The mother says three boys began calling her daughter (identified in the suit by the initials B.G.) "fat" in sixth grade, and that two more boys joined in the daily bullying the next year. Her lawyer Edward A. Olds elaborates: "The offensive comments explicitly and implicitly conveyed the message that B.G. was unattractive and overweight. The comments were sexual in nature or conveyed sexual stereotyping."

B.G.'s mom says a guidance counselor did nothing when told about the bullying, and that school officials began harassing her when she tried to homeschool her daughter. She also says that the boys' actions triggered the anorexia that landed her daughter in an inpatient program in February 2008, at a "dangerously low" weight.

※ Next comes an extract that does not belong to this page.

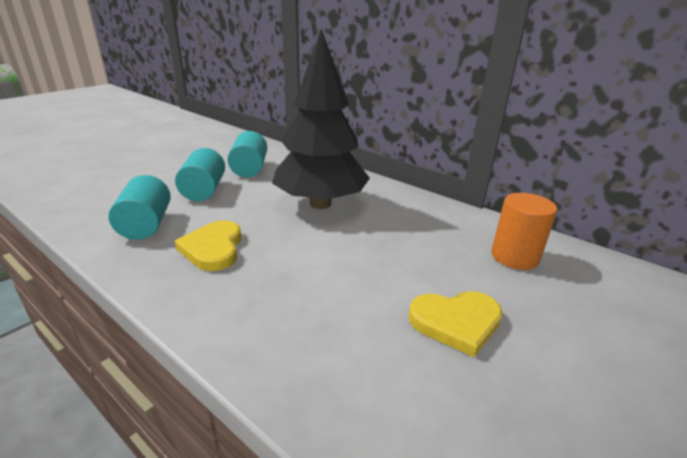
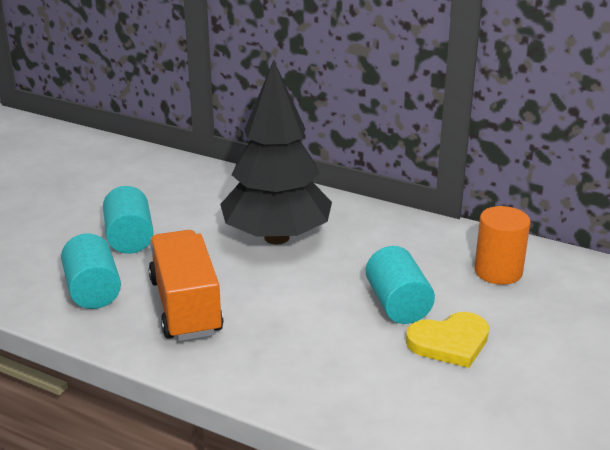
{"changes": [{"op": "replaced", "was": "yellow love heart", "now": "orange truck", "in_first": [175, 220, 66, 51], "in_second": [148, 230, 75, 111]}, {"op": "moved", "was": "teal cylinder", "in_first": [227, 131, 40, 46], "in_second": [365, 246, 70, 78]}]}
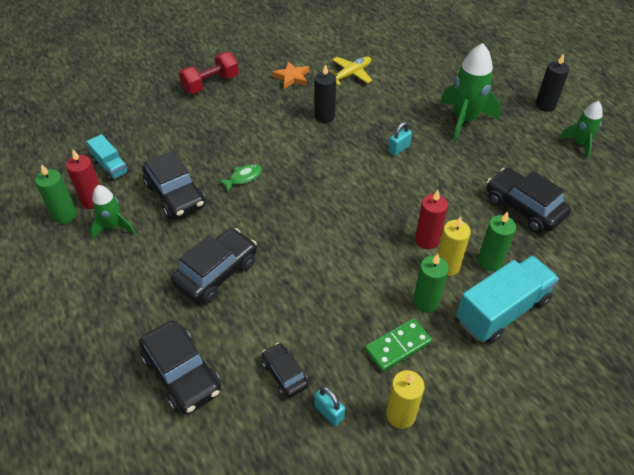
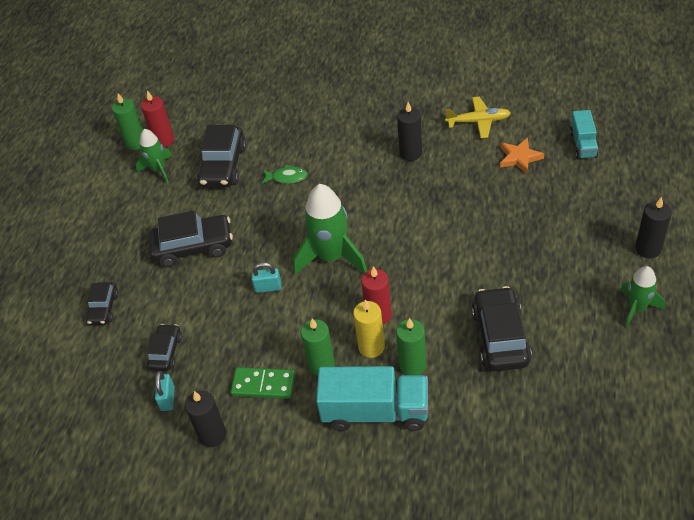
{"changes": [{"op": "resized", "was": "black automobile", "in_first": [139, 321, 82, 94], "in_second": [86, 282, 33, 43], "ratio": 0.57}, {"op": "recoloured", "was": "yellow wax candle", "now": "black wax candle", "in_first": [386, 370, 39, 59], "in_second": [185, 390, 41, 57]}, {"op": "moved", "was": "teal lock", "in_first": [388, 122, 24, 34], "in_second": [251, 262, 31, 31]}, {"op": "moved", "was": "leaf-green spaceship", "in_first": [440, 43, 61, 99], "in_second": [293, 184, 74, 91]}, {"op": "moved", "was": "orange star", "in_first": [272, 61, 37, 28], "in_second": [500, 138, 44, 36]}, {"op": "moved", "was": "teal truck", "in_first": [87, 134, 42, 47], "in_second": [570, 110, 28, 49]}, {"op": "removed", "was": "scarlet free weight", "in_first": [179, 52, 60, 42]}]}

However, Lynn Grefe, CEO of the National Eating Disorders Association, says it's too simplistic to say bullying causes an eating disorder. Rather, she says, "With eating disorders, we say you're born with a gun and life pulls the trigger." Carrie Arnold of ED Bites adds:

"[T]he bullying didn't cause this poor girl's anorexia. It might have triggered it, yes, in the sense that the bullying caused her to throw her lunch away, which led to the energy imbalance, which led to anorexia. But it didn't cause her anorexia. Science shows us that genetics form the biggest risk factor for eating disorders, although many environmental factors can play a role in triggering the disorder. This type of bullying is sadly common, and if every case resulted in anorexia, we would have many more cases of eating disorders than we presently do."

"The causes of eating disorders are extremely complex, and not fully understood — the question of whether skinny models actually "incite thinness," for instance, is still being debated. But the cause-trigger paradigm that Grefe and Arnold cite seems to be the most common one, and if we accept it, we need to ask how severe a trigger has to be in order to merit a lawsuit. Could an anorexia sufferer sue a magazine? Her parents? Since weight loss itself can be a trigger for anorexia, could someone sue the restaurant where she got food poisoning?

Of course, non-anorexic people sue restaurants for giving them food poisoning, and this brings up an important point: many triggers for eating disorders are bad things anyway. Bullying is a good example. Even if it didn't "cause" B.G.'s anorexia, the school should have put a stop to it. Law professor Bruce Ledewitz says the real issue is that bullying "deprives the victim of an educational opportunity." And Arnold writes, "Schools should refuse to tolerate bullying because it's harmful and wrong, not just because someone developed an eating disorder." So while the lawsuit brought by B.G.'s mom may encourage a simplistic understanding of eating disorders, it might also encourage schools to prevent their students from making each other miserable.